Opened in 1918 by Mendel Slatkine, the venue is an unmissable, centenary-old institution of Calvin’s city. For a long time, it worked as a bookshop only. Two generations later, it made sense to convert the space into a literary cafe, combining the intellectual legacy to something more telling of our time.
In a relatively confined space, narrow in places and with an open window front on the street, the challenge was to bring together books and bottles, mixing heritage and contemporaneity, fiction authors with gossips at the counter. To do so, the architects designed two large shelves placed in front of one another. They shared the same proportions, with three different heights allowing to display items of various sizes. On one side, books are lit from top to bottom, while on the other, bottles receive light from the bottom up to highlight their bases and labels. The whole space (flooring, bar, tables) is covered in oak, giving it warmth, while the walls and ceiling bear copper-coloured paint.

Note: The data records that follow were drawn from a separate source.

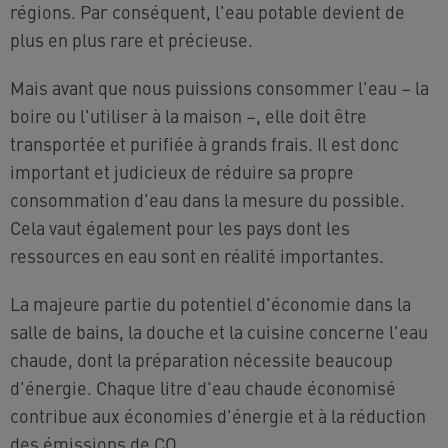
régions. Par conséquent, l'eau potable devient de
plus en plus rare et précieuse.
Mais avant que nous puissions consommer l'eau
–
la
boire ou l'utiliser à la maison
–
, elle doit être
transportée et purifiée à grands frais. Il est donc
important et judicieux de réduire sa propre
consommation d'eau dans la mesure du possible.
Cela vaut également pour les pays dont les
ressources en eau sont en réalité importantes.
La majeure partie du potentiel d'économie dans la
salle de bains, la douche et la cuisine concerne l'eau
chaude, dont la préparation nécessite beaucoup
d'énergie. Chaque litre d'eau chaude économisé
contribue aux économies d'énergie et à la réduction
des émissions de CO₂.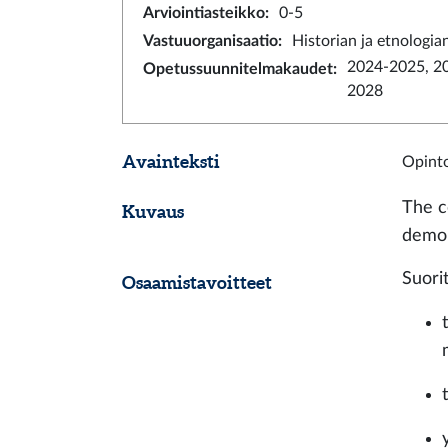
Arviointiasteikko
:
0-5
Vastuuorganisaatio
:
Historian ja etnologian
2024-2025, 2
Opetussuunnitelmakaudet
:
2028
Avainteksti
Opinto
The c
Kuvaus
demon
Suori
Osaamistavoitteet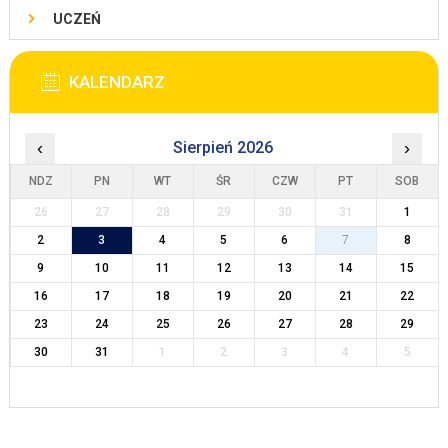
UCZEŃ
KALENDARZ
‹
Sierpień 2026
›
NDZ
PN
WT
ŚR
CZW
PT
SOB
26
27
28
29
30
31
1
2
3
4
5
6
7
8
9
10
11
12
13
14
15
16
17
18
19
20
21
22
23
24
25
26
27
28
29
30
31
1
2
3
4
5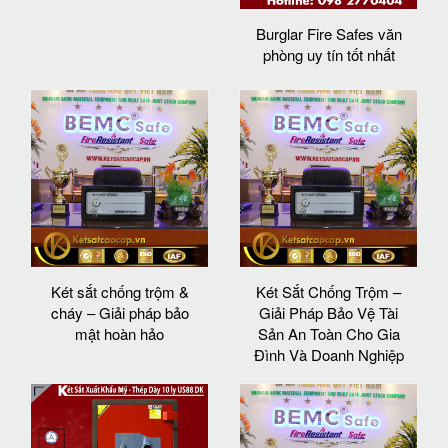
Burglar Fire Safes văn
phòng uy tín tốt nhất
Két sắt chống trộm &
Két Sắt Chống Trộm –
cháy – Giải pháp bảo
Giải Pháp Bảo Vệ Tài
mật hoàn hảo
Sản An Toàn Cho Gia
Đình Và Doanh Nghiệp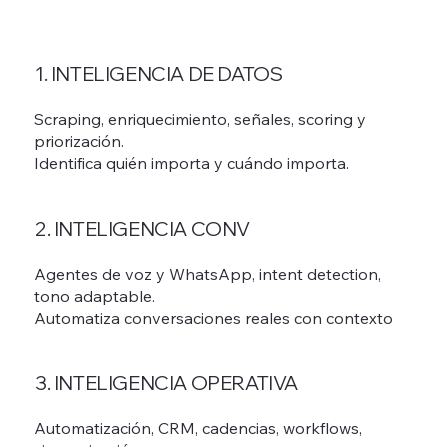
1. INTELIGENCIA DE DATOS
Scraping, enriquecimiento, señales, scoring y
priorización.
Identifica quién importa y cuándo importa.
2. INTELIGENCIA CONV
Agentes de voz y WhatsApp, intent detection,
tono adaptable.
Automatiza conversaciones reales con contexto
3. INTELIGENCIA OPERATIVA
Automatización, CRM, cadencias, workflows,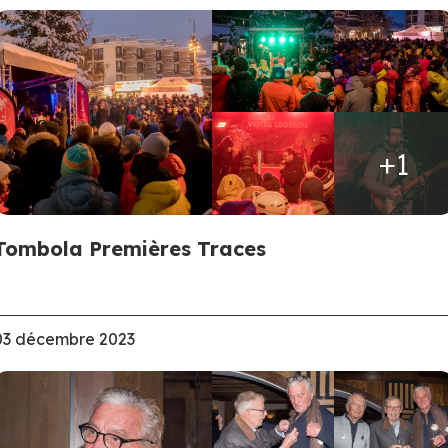
+1
Tombola Premières Traces
03 décembre 2023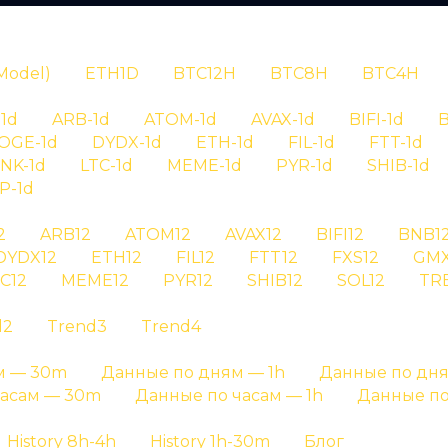
N
Model)
ETH1D
BTC12H
BTC8H
BTC4H
1d
ARB-1d
ATOM-1d
AVAX-1d
BIFI-1d
B
OGE-1d
DYDX-1d
ETH-1d
FIL-1d
FTT-1d
INK-1d
LTC-1d
MEME-1d
PYR-1d
SHIB-1d
P-1d
RYPTAN
2
ARB12
ATOM12
AVAX12
BIFI12
BNB1
DYDX12
ETH12
FIL12
FTT12
FXS12
GMX
ория сигналов
C12
MEME12
PYR12
SHIB12
SOL12
TR
d2
Trend3
Trend4
 wld на графике результатов и на отдельных стра
м — 30m
Данные по дням — 1h
Данные по дня
Главная страница
»
История сигналов
часам — 30m
Данные по часам — 1h
Данные по
History 8h-4h
History 1h-30m
Блог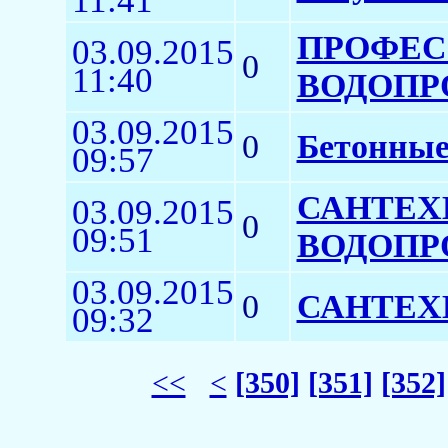
11:41
ПРОФЕС
03.09.2015
0
11:40
ВОДОПР
03.09.2015
0
Бетонные
09:57
САНТЕХ
03.09.2015
0
09:51
ВОДОПР
03.09.2015
0
САНТЕХН
09:32
<<
<
[350]
[351]
[352]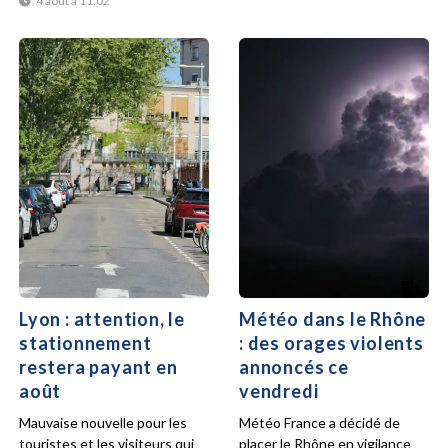
4 août à 11:02
Lyon : attention, le
Météo dans le Rhône
stationnement
: des orages violents
restera payant en
annoncés ce
août
vendredi
Mauvaise nouvelle pour les
Météo France a décidé de
touristes et les visiteurs qui
placer le Rhône en vigilance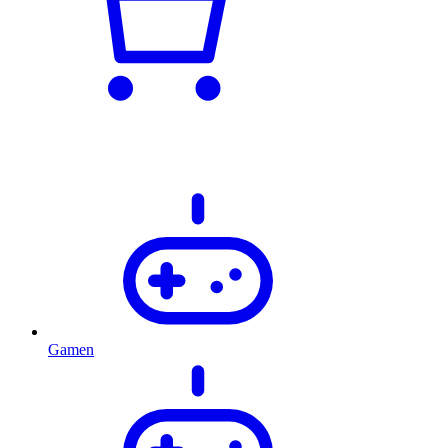
Gamen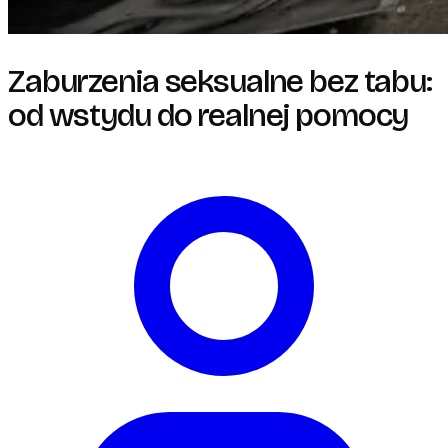
Zaburzenia seksualne bez tabu:
od wstydu do realnej pomocy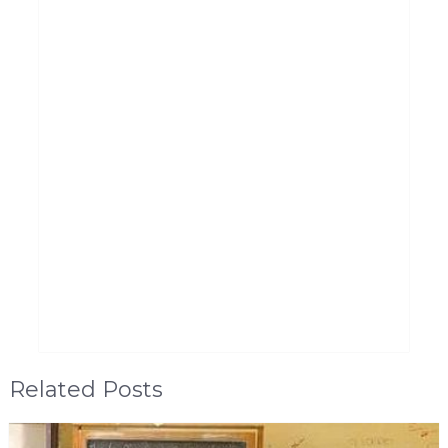
Related Posts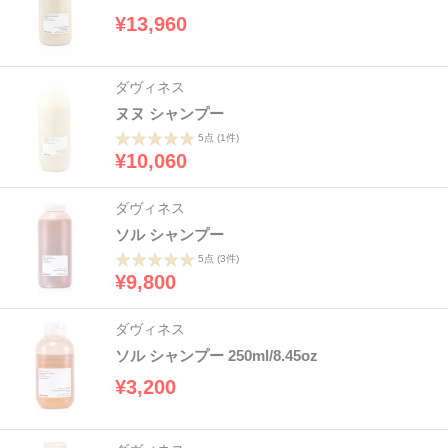
¥13,960
ダヴィネス
ヌヌ シャンプー
5点
(1件)
¥10,060
ダヴィネス
ソル シャンプー
5点
(3件)
¥9,800
ダヴィネス
ソル シャンプー 250ml/8.45oz
¥3,200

At the end of the cafe, we find a more secluded room where a similar shelf with three heights occupies the back wall. An opening from the ceiling fuels the room with natural light in the day, this space being part of the old courtyard.
At the heart of Geneva’s old town, Café Slatkine reinvents the genre of the literary cafe, books on one side and bottles on the other.
A second, more secluded room lies at the end of the cafe—the perfect space for more intimate gatherings.